■ **Task brief**
Report each line of the records below that uses the word "down".

■ **Source texts of formatted documents**
▬▬▬

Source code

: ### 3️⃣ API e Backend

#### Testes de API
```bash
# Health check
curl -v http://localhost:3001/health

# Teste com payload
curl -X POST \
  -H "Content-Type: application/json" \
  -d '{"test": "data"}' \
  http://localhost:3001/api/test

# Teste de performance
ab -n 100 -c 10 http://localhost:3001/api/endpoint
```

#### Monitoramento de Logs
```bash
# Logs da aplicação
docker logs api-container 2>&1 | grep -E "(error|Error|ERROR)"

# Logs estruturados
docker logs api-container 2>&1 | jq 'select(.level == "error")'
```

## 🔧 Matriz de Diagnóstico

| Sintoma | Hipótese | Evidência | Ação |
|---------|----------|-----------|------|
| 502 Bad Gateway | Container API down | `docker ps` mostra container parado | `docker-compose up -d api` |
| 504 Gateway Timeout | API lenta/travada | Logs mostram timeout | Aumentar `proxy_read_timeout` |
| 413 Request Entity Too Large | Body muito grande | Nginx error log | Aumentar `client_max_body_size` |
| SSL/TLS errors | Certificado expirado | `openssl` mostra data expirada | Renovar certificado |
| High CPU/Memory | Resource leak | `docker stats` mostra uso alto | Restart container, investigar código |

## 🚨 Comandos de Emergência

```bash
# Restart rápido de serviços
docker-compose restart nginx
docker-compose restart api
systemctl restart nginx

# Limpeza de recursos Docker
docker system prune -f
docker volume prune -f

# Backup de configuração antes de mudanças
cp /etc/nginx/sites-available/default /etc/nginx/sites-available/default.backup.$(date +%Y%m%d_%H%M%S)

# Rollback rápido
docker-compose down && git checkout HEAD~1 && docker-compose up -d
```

▬▬▬

■ **Answer below**
| 502 Bad Gateway | Container API down | `docker ps` mostra container parado | `docker-compose up -d api` |
docker-compose down && git checkout HEAD~1 && docker-compose up -d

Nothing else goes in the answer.